One of my big disappointments in Mary Worth over the past few years is that her stints filling in as Ask Wendy have been pretty dull. I’m kind of an aficionado of advice columns, and let me tell you, one of the main keys to having a good one is to start by curating the interesting ones of the presumable flood of banal queries you get. The best letters to advice columnists take you on a journey; for me, one of the best ones ever was in this Dear Prudence column, the one titled “How to respect a vet on Memorial Day” (scroll down, it’s at the end). It starts with “I may have thoughtlessly offended my war veteran neighbor by inviting him to a birthday party on Memorial Day weekend,” takes a sudden left turn into “this hot, hot vet and I are both in unhappy marriages and have an unspoken attraction so I want to honor his service without giving anybody the wrong idea,” and barrels home into “I’m only staying with my husband so that his daughter doesn’t have to graduate high school in a broken home.” I assume that as an advice columnist, your main task is actually separating the “horny for heroes” wheat from the “How do I decide which of two very vaguely described job offers I should accept” chaff, but Mary seems to think she should just answer whichever question shows up in her inbox first.

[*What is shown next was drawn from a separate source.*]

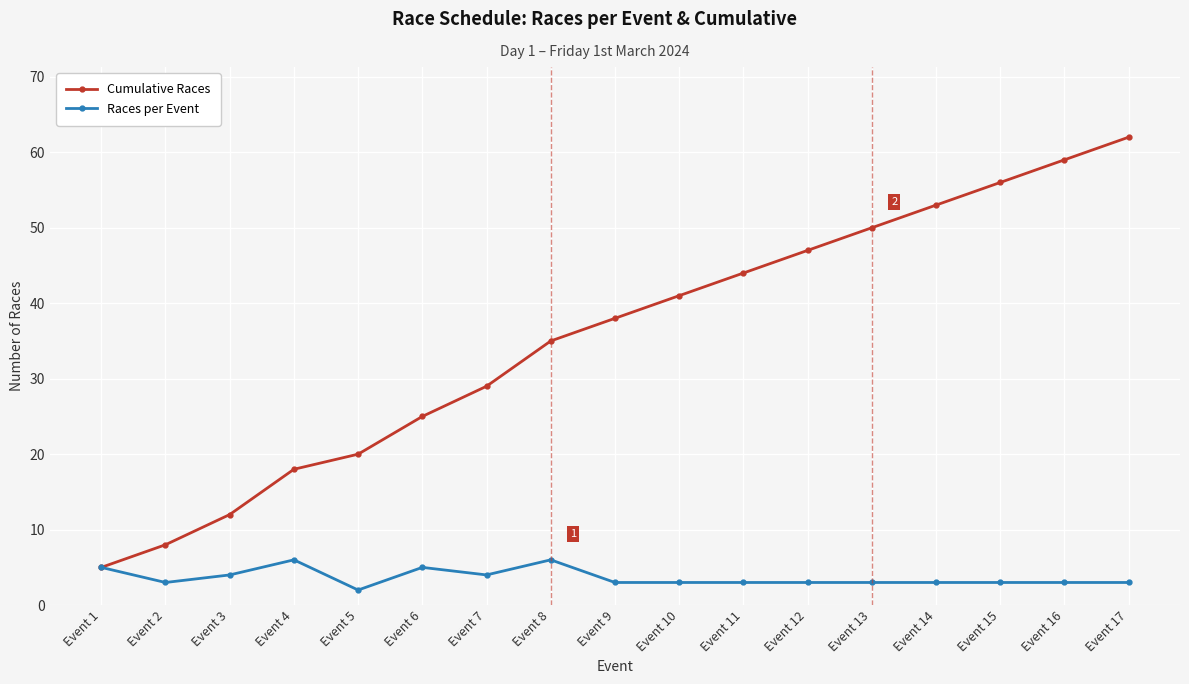

Which series has the largest range (max minus min)?

Cumulative Races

Anyway, the reason I bring this up as that Mary should learn from this interaction with Derek. Because you know what would make a classic advice columnist letter? Someone starting with something boring like “My wife and I kept fighting about my cigarette habit” and then somehow ending up with “so there I was, making out with a cruise ship entertainer right outside our cabin…”

Family Circus, 6/28/17

This is just some bug Jeffy found an hour ago, making this a pretty low-stakes interaction Ma Keane can use to practice when she for has to have the same conversation with him about Barfy, or Billy.

Pluggers, 6/28/17

Pluggers are fine when their wives see their ancient, poop-encrusted underwear, but when visiting a medical professional still feel a twinge of shame.